[Problem description]:
Could you reproduce every line of text from all the entries below, character for character, while leaving the pictures out of your answer?

━━━━━ Supplied material ━━━━━

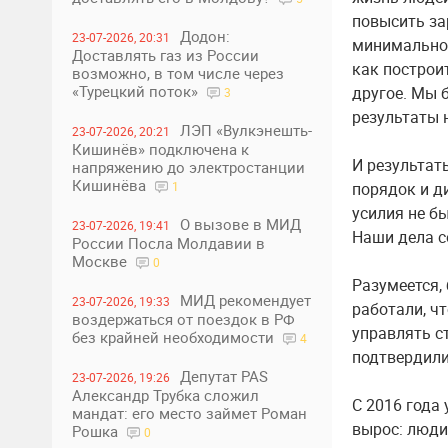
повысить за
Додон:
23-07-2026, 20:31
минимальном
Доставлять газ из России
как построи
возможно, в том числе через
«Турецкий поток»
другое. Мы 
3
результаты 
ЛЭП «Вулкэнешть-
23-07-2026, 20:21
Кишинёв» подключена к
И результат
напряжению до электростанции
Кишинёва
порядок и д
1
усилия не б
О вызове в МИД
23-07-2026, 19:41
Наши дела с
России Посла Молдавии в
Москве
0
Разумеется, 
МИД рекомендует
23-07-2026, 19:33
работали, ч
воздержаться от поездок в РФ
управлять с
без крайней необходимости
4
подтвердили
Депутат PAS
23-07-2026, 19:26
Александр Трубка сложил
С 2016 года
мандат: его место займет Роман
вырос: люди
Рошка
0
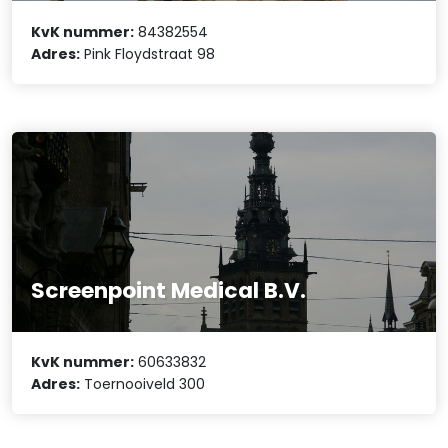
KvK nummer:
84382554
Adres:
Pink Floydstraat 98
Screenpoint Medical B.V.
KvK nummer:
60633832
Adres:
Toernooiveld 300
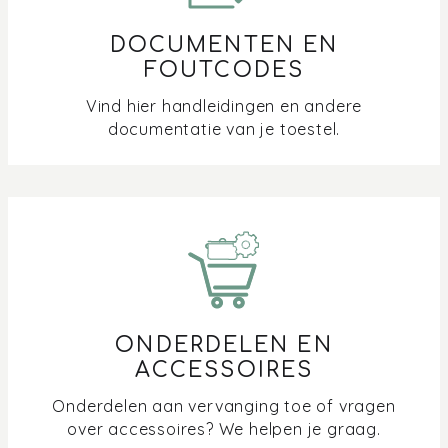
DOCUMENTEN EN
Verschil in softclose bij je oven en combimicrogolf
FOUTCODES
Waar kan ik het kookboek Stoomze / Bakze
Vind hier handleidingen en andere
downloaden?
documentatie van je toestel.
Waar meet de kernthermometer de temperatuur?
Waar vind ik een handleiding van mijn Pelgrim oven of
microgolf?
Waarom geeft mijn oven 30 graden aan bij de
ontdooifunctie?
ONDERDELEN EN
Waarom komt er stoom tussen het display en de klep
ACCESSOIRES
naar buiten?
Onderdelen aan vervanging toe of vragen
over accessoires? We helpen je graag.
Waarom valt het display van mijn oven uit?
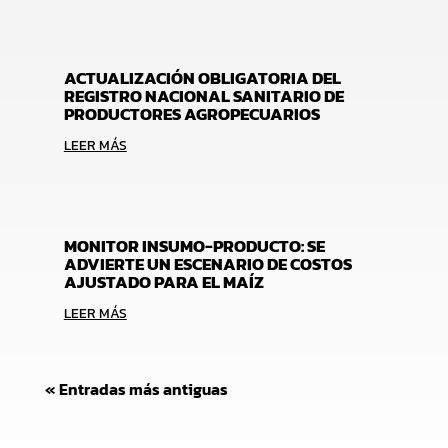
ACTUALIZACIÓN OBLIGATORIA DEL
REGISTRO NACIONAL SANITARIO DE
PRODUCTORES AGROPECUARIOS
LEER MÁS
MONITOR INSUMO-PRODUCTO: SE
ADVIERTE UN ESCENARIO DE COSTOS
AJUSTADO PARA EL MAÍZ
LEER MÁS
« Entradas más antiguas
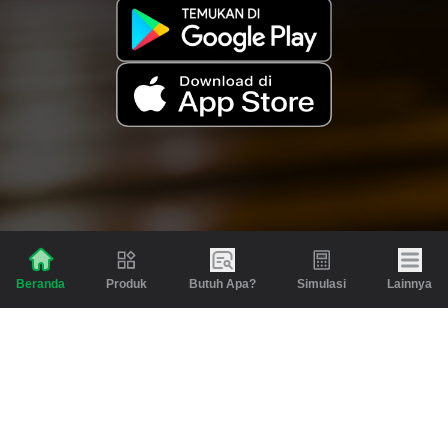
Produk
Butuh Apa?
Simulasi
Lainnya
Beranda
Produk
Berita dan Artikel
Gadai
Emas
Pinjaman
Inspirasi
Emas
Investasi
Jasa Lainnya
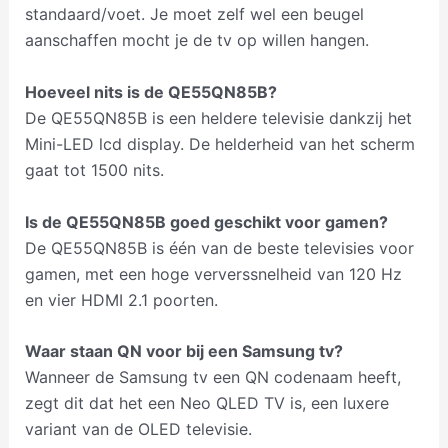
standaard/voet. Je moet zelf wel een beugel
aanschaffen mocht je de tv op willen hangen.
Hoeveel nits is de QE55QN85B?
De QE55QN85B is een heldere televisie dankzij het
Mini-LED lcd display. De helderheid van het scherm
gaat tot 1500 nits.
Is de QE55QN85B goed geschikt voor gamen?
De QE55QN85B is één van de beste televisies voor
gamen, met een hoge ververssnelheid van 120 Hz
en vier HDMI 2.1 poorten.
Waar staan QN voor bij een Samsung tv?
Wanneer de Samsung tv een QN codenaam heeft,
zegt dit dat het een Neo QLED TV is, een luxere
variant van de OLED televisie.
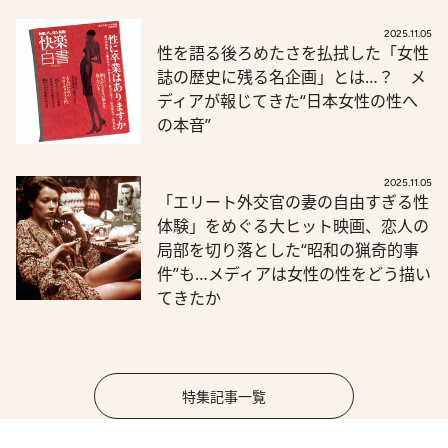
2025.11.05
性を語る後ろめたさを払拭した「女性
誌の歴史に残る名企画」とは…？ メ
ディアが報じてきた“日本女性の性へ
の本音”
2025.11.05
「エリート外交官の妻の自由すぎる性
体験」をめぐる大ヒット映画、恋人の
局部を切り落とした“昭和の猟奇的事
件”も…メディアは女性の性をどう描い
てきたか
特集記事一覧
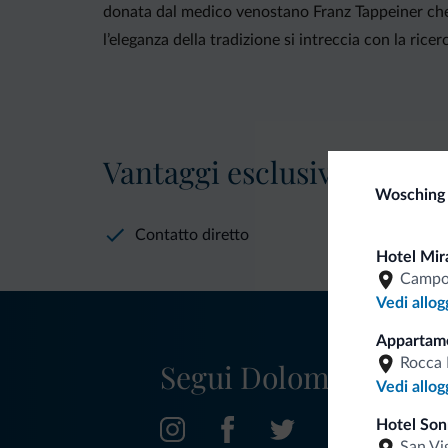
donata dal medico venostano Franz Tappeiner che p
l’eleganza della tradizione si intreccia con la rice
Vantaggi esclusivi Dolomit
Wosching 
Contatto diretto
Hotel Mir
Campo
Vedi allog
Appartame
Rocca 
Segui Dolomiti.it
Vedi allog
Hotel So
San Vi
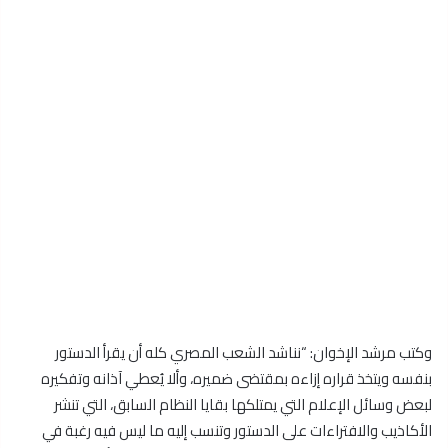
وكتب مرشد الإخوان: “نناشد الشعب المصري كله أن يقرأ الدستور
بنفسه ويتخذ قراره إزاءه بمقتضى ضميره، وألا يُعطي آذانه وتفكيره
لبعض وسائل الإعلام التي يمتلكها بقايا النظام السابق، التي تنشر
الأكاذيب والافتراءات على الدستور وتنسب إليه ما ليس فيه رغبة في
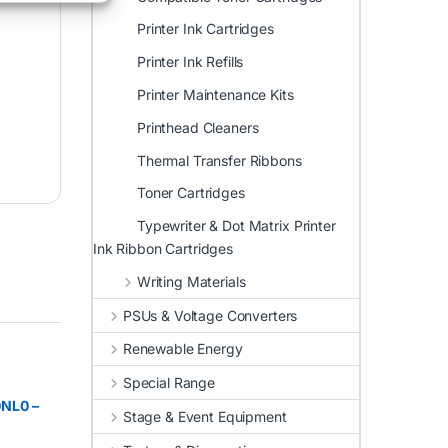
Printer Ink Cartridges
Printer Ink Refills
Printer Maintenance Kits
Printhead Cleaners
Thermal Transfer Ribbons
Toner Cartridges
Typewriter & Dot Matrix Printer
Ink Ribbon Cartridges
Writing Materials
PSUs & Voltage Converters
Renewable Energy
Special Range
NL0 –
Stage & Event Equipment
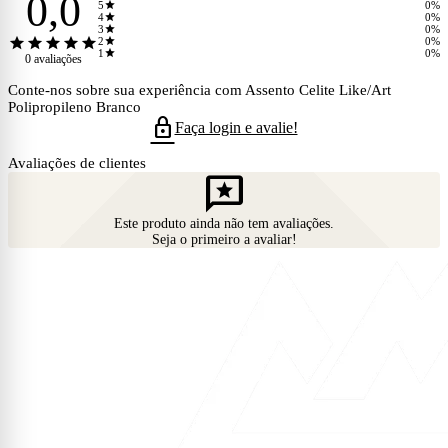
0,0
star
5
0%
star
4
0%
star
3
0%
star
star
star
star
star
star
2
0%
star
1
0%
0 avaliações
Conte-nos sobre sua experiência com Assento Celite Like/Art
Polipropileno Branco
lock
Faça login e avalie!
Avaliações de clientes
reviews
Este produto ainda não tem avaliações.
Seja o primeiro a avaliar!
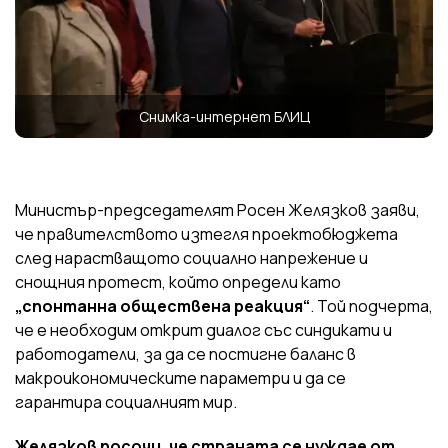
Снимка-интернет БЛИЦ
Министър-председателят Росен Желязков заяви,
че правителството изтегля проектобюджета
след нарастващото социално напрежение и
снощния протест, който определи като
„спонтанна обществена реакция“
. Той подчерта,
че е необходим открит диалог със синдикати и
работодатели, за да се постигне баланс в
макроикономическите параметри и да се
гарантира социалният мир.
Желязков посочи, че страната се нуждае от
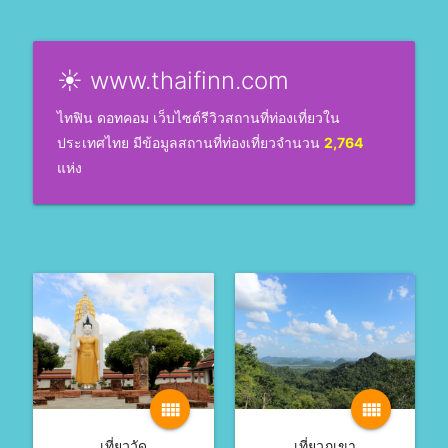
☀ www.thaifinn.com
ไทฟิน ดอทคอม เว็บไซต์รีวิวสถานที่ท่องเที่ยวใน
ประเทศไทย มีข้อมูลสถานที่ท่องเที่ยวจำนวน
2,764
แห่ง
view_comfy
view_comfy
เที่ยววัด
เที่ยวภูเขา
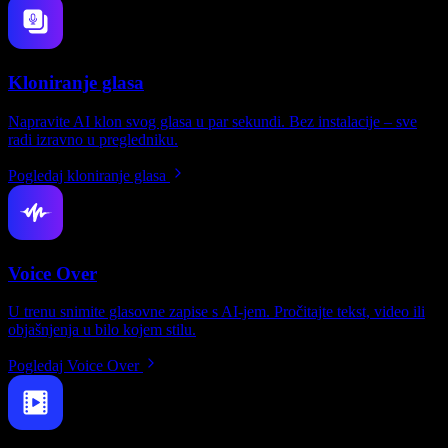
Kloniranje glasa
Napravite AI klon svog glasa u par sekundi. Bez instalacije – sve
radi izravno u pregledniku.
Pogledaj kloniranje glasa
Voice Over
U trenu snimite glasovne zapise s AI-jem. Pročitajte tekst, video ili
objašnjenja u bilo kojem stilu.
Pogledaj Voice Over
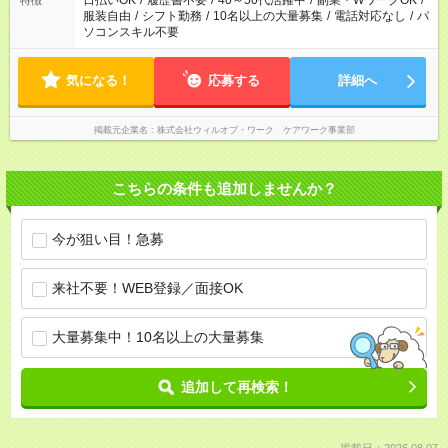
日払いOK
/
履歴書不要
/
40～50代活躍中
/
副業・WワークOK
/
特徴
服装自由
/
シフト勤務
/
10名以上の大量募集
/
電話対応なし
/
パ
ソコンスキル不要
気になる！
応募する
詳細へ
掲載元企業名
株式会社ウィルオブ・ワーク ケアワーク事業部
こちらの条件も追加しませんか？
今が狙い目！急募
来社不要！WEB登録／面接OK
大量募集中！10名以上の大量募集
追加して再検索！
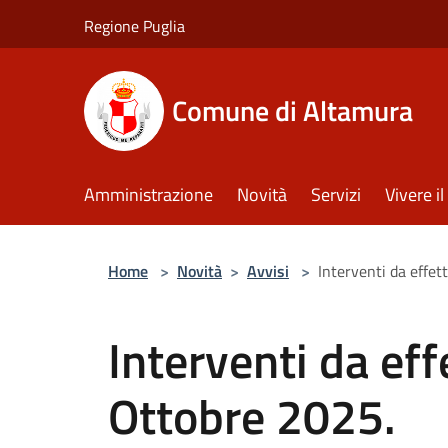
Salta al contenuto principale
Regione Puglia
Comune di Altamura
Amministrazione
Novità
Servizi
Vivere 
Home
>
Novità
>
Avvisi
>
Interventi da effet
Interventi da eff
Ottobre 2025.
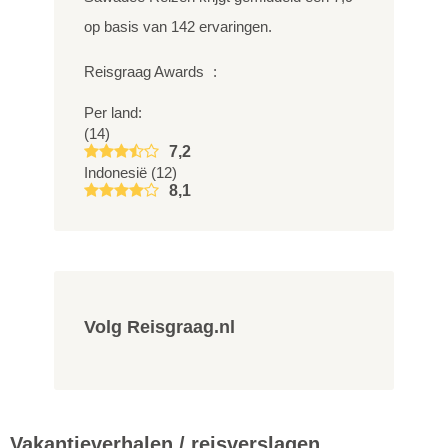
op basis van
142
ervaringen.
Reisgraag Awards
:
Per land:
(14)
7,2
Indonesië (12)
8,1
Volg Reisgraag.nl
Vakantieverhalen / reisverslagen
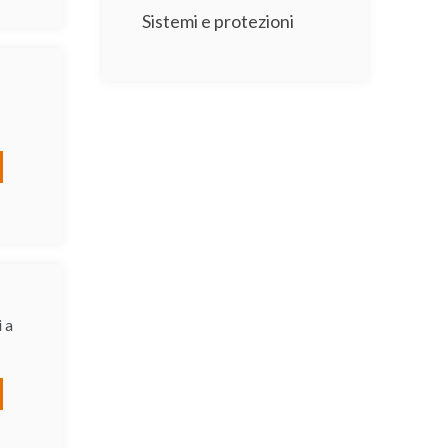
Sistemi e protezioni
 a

━━━━━

[Answer for this exercise]:
повысить за
Додон:
23-07-2026, 20:31
минимальном
Доставлять газ из России
как построи
возможно, в том числе через
«Турецкий поток»
другое. Мы 
3
результаты 
ЛЭП «Вулкэнешть-
23-07-2026, 20:21
Кишинёв» подключена к
И результат
напряжению до электростанции
Кишинёва
порядок и д
1
усилия не б
О вызове в МИД
23-07-2026, 19:41
Наши дела с
России Посла Молдавии в
Москве
0
Разумеется, 
МИД рекомендует
23-07-2026, 19:33
работали, ч
воздержаться от поездок в РФ
управлять с
без крайней необходимости
4
подтвердили
Депутат PAS
23-07-2026, 19:26
Александр Трубка сложил
С 2016 года
мандат: его место займет Роман
вырос: люди
Рошка
0
KvK nummer:
84382554
Adres:
Pink Floydstraat 98
Screenpoint Medical B.V.
KvK nummer:
60633832
Adres:
Toernooiveld 300
DOCUMENTEN EN
Verschil in softclose bij je oven en combimicrogolf
FOUTCODES
Waar kan ik het kookboek Stoomze / Bakze
Vind hier handleidingen en andere
downloaden?
documentatie van je toestel.
Waar meet de kernthermometer de temperatuur?
Waar vind ik een handleiding van mijn Pelgrim oven of
microgolf?
Waarom geeft mijn oven 30 graden aan bij de
ontdooifunctie?
ONDERDELEN EN
Waarom komt er stoom tussen het display en de klep
ACCESSOIRES
naar buiten?
Onderdelen aan vervanging toe of vragen
over accessoires? We helpen je graag.
Waarom valt het display van mijn oven uit?
ACTUALIZACIÓN OBLIGATORIA DEL
REGISTRO NACIONAL SANITARIO DE
PRODUCTORES AGROPECUARIOS
LEER MÁS
MONITOR INSUMO-PRODUCTO: SE
ADVIERTE UN ESCENARIO DE COSTOS
AJUSTADO PARA EL MAÍZ
LEER MÁS
« Entradas más antiguas
Produk
Butuh Apa?
Simulasi
Lainnya
Beranda
Produk
Berita dan Artikel
Gadai
Emas
Pinjaman
Inspirasi
Emas
Investasi
Jasa Lainnya
standaard/voet. Je moet zelf wel een beugel
aanschaffen mocht je de tv op willen hangen.
Hoeveel nits is de QE55QN85B?
De QE55QN85B is een heldere televisie dankzij het
Mini-LED lcd display. De helderheid van het scherm
gaat tot 1500 nits.
Is de QE55QN85B goed geschikt voor gamen?
De QE55QN85B is één van de beste televisies voor
gamen, met een hoge ververssnelheid van 120 Hz
en vier HDMI 2.1 poorten.
Waar staan QN voor bij een Samsung tv?
Wanneer de Samsung tv een QN codenaam heeft,
zegt dit dat het een Neo QLED TV is, een luxere
variant van de OLED televisie.
2025.11.05
性を語る後ろめたさを払拭した「女性
誌の歴史に残る名企画」とは…？ メ
ディアが報じてきた“日本女性の性へ
の本音”
2025.11.05
「エリート外交官の妻の自由すぎる性
体験」をめぐる大ヒット映画、恋人の
局部を切り落とした“昭和の猟奇的事
件”も…メディアは女性の性をどう描い
てきたか
特集記事一覧
donata dal medico venostano Franz Tappeiner che p
l’eleganza della tradizione si intreccia con la rice
Vantaggi esclusivi Dolomit
Wosching 
Contatto diretto
Hotel Mir
Campo
Vedi allog
Appartame
Rocca 
Segui Dolomiti.it
Vedi allog
Hotel So
San Vi
وكتب مرشد الإخوان: “نناشد الشعب المصري كله أن يقرأ الدستور
بنفسه ويتخذ قراره إزاءه بمقتضى ضميره، وألا يُعطي آذانه وتفكيره
لبعض وسائل الإعلام التي يمتلكها بقايا النظام السابق، التي تنشر
الأكاذيب والافتراءات على الدستور وتنسب إليه ما ليس فيه رغبة في
Printer Ink Cartridges
Printer Ink Refills
Printer Maintenance Kits
Printhead Cleaners
Thermal Transfer Ribbons
Toner Cartridges
Typewriter & Dot Matrix Printer
Ink Ribbon Cartridges
Writing Materials
PSUs & Voltage Converters
Renewable Energy
Special Range
NL0 –
Stage & Event Equipment
0,0
star
5
0%
star
4
0%
star
3
0%
star
star
star
star
star
star
2
0%
star
1
0%
0 avaliações
Conte-nos sobre sua experiência com Assento Celite Like/Art
Polipropileno Branco
lock
Faça login e avalie!
Avaliações de clientes
reviews
Este produto ainda não tem avaliações.
Seja o primeiro a avaliar!
Снимка-интернет БЛИЦ
Министър-председателят Росен Желязков заяви,
че правителството изтегля проектобюджета
след нарастващото социално напрежение и
снощния протест, който определи като
„спонтанна обществена реакция“
. Той подчерта,
че е необходим открит диалог със синдикати и
работодатели, за да се постигне баланс в
макроикономическите параметри и да се
гарантира социалният мир.
Желязков посочи, че страната се нуждае от
☀ www.thaifinn.com
ไทฟิน ดอทคอม เว็บไซต์รีวิวสถานที่ท่องเที่ยวใน
ประเทศไทย มีข้อมูลสถานที่ท่องเที่ยวจำนวน
2,764
แห่ง
view_comfy
view_comfy
เที่ยววัด
เที่ยวภูเขา
Kloniranje glasa
Napravite AI klon svog glasa u par sekundi. Bez instalacije – sve
radi izravno u pregledniku.
Pogledaj kloniranje glasa
Voice Over
U trenu snimite glasovne zapise s AI-jem. Pročitajte tekst, video ili
objašnjenja u bilo kojem stilu.
Pogledaj Voice Over
日払いOK
/
履歴書不要
/
40～50代活躍中
/
副業・WワークOK
/
特徴
服装自由
/
シフト勤務
/
10名以上の大量募集
/
電話対応なし
/
パ
ソコンスキル不要
気になる！
応募する
詳細へ
掲載元企業名
株式会社ウィルオブ・ワーク ケアワーク事業部
こちらの条件も追加しませんか？
今が狙い目！急募
来社不要！WEB登録／面接OK
大量募集中！10名以上の大量募集
追加して再検索！
Salta al contenuto principale
Regione Puglia
Comune di Altamura
Amministrazione
Novità
Servizi
Vivere 
Home
>
Novità
>
Avvisi
>
Interventi da effet
Interventi da eff
Ottobre 2025.
op basis van
142
ervaringen.
Reisgraag Awards
:
Per land:
(14)
7,2
Indonesië (12)
8,1
Volg Reisgraag.nl
Vakantieverhalen / reisverslagen
Sistemi e protezioni
 a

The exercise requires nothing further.